Pour one out for Hyundai's gasoline fun cars in Europe. In a statement made to Motor1 Deutschland, a spokesperson for the company's German division confirmed production of N models that feed on gasoline on the Old Continent will end during the first half of 2024. It effectively means the i20 N, i30 N, and the lesser-known i30 N Fastback are being axed. However, if you hurry, there might be a few available in stock.
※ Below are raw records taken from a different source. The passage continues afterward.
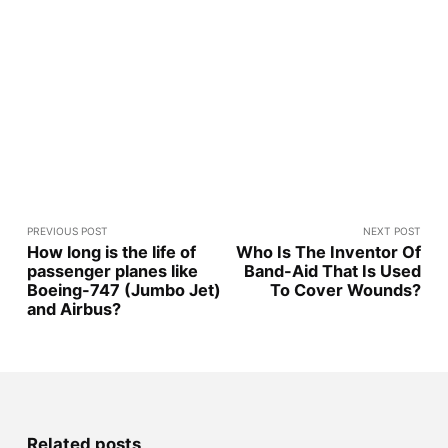
PREVIOUS POST
NEXT POST
How long is the life of
Who Is The Inventor Of
passenger planes like
Band-Aid That Is Used
Boeing-747 (Jumbo Jet)
To Cover Wounds?
and Airbus?
Related posts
"Hyundai Motor has decided to cease production of ICE N models for the European market during the first half of the year. This follows the brand's commitment to offer European customers a zero-emission product range by 2035 and to be 100 percent carbon neutral in all phases of car production and operation by 2045. In Germany, the versions of the i20 N and i30 N are still shown in the configurator on hyundai.de and will continue to be available in dealerships this year (until probably the end of the year depending on the numbers available in stock)."

Hyundai i20 N

Europeans never got the latest Veloster N or the Elantra N for that matter. The new-generation Kona has yet to receive the N treatment as the range currently tops out with the N-Line model. High-performance N models are not going away in other markets considering Hyundai has already confirmed plans for a new Elantra N sedan, possibly with a bigger engine. The demise of sporty ICE models in Europe won't spell the end for N since there's now a fully electric Ioniq 5 N, with a Ioniq 6 N rumored to arrive in the foreseeable future.

With emissions regulations getting stricter and taxation on gasoline cars increasing basically every year, it's no wonder Hyundai Europe is pulling the plug on conventionally powered N cars. These models haven't even been around for a long time taking into account the i30 N first came out in 2017, followed in 2018 by the i30 N Fastback and in 2020 by the i20 N.

The days of affordable ICE performance cars in Europe are sadly numbered. Volkswagen has already killed the up! GTI and Polo GTI while the latest Golf GTI doesn't have a manual gearbox anymore. The days of Opel's OPC cars and Peugeot's GTi models are long gone. In addition, Ford killed the Fiesta ST in 2023 and will also axe the Focus ST in 2025.

Europeans also had diesel performance cars from mainstream brands, but the Golf GTD and the oil-burner Octavia RS have recently been canned.